L’Espagne va taxer l’énergie marocaine
Le commissaire européen a encouragé le gouvernement espagnol à taxer les importations électriques en provenance du Maroc et a appelé les deux pays à explorer de nouvelles pistes pour promouvoir les énergies propres.
Le verdict est tombé. La commission européenne a donné son feu vert au gouvernement espagnol pour «sanctionner» les importations espagnoles d’électricité marocaine provenant de centrales à charbon. Le journal spécialisé www.elperiodicodelaenergia com a publié la réponse du commissaire européen remise au gouvernement espagnol à propos de cette affaire. Dans une lettre de deux pages mandatées par Miguel Arias Canete, le commissaire européen au climat et à l’énergie, à la ministre espagnole de l’Énergie et de l’environnement, Teresa Ribera, celui-ci autorise l’Exécutif espagnol à imposer une taxe sur les exportations électriques marocaines destinées au marché espagnol. Dans cette missive où le commissaire indique qu’il s’agit d’une réponse à la requête envoyée par la ministre le 19 février 2019, Canete reconnaît que la commission européenne est au fait de ce changement de tendances dans la balance énergétique entre le Maroc et l’Espagne où celle-ci était un «exportateur net». Mais d’emblée, Canete admet que la requête du département ministériel espagnol soulève «une question délicate et importante : la protection de la concurrence et de l’environnement au sein du marché international de l’électricité».

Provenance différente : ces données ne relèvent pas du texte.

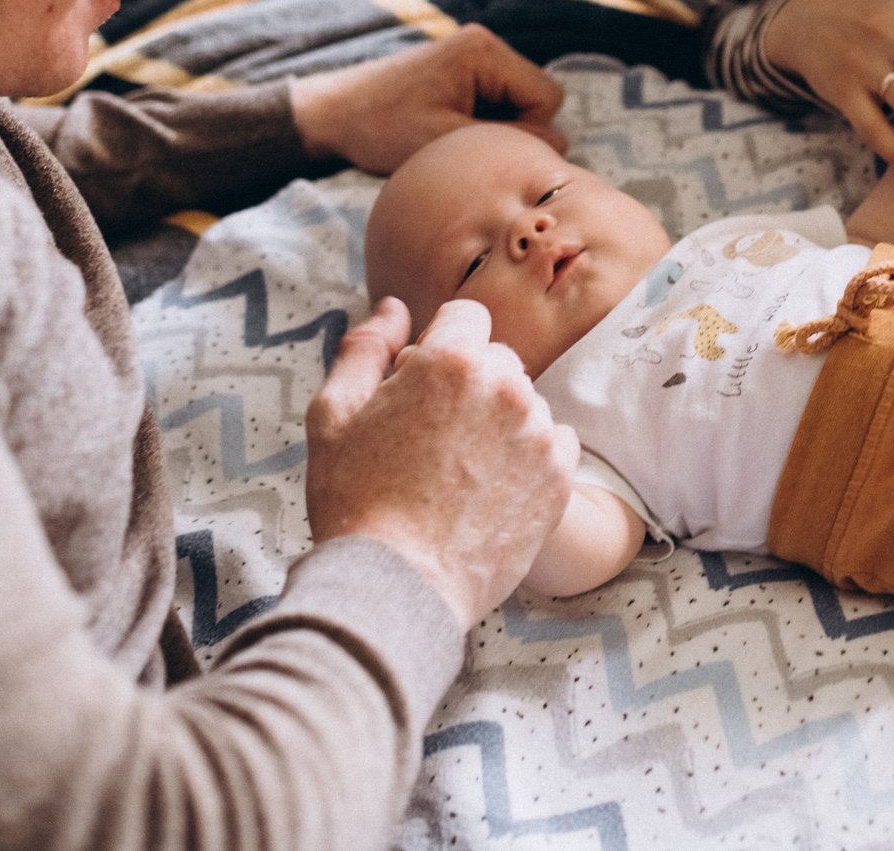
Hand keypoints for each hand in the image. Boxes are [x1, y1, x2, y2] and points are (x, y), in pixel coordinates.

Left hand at [290, 24, 565, 175]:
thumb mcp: (447, 142)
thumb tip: (558, 145)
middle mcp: (484, 45)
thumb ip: (508, 142)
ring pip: (519, 103)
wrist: (330, 115)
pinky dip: (480, 123)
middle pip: (537, 98)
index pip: (547, 97)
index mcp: (484, 52)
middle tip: (464, 144)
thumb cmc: (381, 128)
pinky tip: (445, 132)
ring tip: (450, 139)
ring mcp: (472, 56)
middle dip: (513, 129)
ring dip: (495, 129)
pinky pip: (496, 102)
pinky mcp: (460, 71)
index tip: (481, 147)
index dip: (527, 132)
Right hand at [303, 296, 578, 628]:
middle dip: (468, 384)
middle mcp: (507, 387)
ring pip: (524, 403)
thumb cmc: (355, 501)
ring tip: (456, 473)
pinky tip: (489, 490)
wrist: (397, 587)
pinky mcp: (560, 478)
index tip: (417, 388)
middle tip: (429, 438)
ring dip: (499, 422)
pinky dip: (528, 458)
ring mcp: (539, 434)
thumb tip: (393, 307)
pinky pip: (554, 443)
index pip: (466, 317)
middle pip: (496, 359)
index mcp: (452, 361)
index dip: (438, 348)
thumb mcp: (333, 415)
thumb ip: (365, 347)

Dans cette optique, le commissaire espagnol ajoute que le système européen d’échange de quotas d’émission mis en place par la CE ne concerne que les pays communautaires, plus l’Islande, la Norvège et le Lichtenstein. Et de facto, il ne peut être appliqué à des pays tiers sauf si un accord préalable existe entre les deux parties, met en garde le haut responsable européen. Un peu plus bas dans la lettre, il ajoute que la mise en place d’une taxe carbone aux frontières «requiert une décision unanime de l’ensemble des États membres», a-t-il précisé.
Cette même condition d’unanimité s’applique aussi sur «une éventuelle révision de la directive portant sur la taxation des énergies permettant une harmonisation entre les objectifs énergétiques et climatiques de l’Union et les objectifs en matière de protection de l’environnement et de la santé», poursuit-il.
Face à ce dilemme, Canete propose en guise de solution provisoire la mise en place d’une «clause passerelle». De quoi s’agit-il exactement ? Il s’agit d’une clause prévue dans le traité sur le fonctionnement de l’UE et qui permet de faire appel à la procédure législative ordinaire quand il est question de dispositions à caractère fiscal dans le domaine de la protection de l’environnement. Le commissaire ne manque pas de «souffler» à la ministre espagnole quelques pistes pour affronter cette question. C’est de la sorte qu’il fait référence, dans son écrit, au mémorandum d’entente signé entre le Maroc et l’Espagne relatif à la construction d’une troisième interconnexion électrique. À ce propos, l’ex-ministre de l’Agriculture et de la pêche a proposé au gouvernement de son pays, sur un ton qui frôle le reproche, la possibilité «d’explorer les systèmes des certificats d’origine avec le Maroc pour promouvoir les énergies renouvelables ». À cet effet, il a rappelé que l’UE et le Maroc partagent l’objectif commun d’une transition énergétique propre et juste. Canete n’a pas manqué de souligner les efforts du Maroc pour réduire les émissions de CO2 et basculer progressivement vers un modèle énergétique plus propre d’ici 2030.
À ce propos, Canete a promis de soulever cette question avec les autorités marocaines lors des rencontres et forums dédiés à la question de la transition énergétique et a cité à ce titre la prochaine rencontre de Marseille, le 24 juin. En tout cas, la lettre du commissaire européen provoque une confusion au sein du club communautaire. Interpellé par le média espagnol, le département de tutelle reconnaît que la lettre n’a pas permis d’éclairer toutes les zones d’ombre. Principalement si la question de la mise en place de certificats verts est du ressort de Bruxelles ou du gouvernement espagnol. Celui-ci attend d’ailleurs un rapport de la Commission des marchés et de la concurrence sur l’impact de cette troisième interconnexion entre le Maroc et l’Espagne et ses répercussions sur les tarifs de l’électricité en Espagne ainsi que sur la concurrence entre les deux pays dans ce secteur.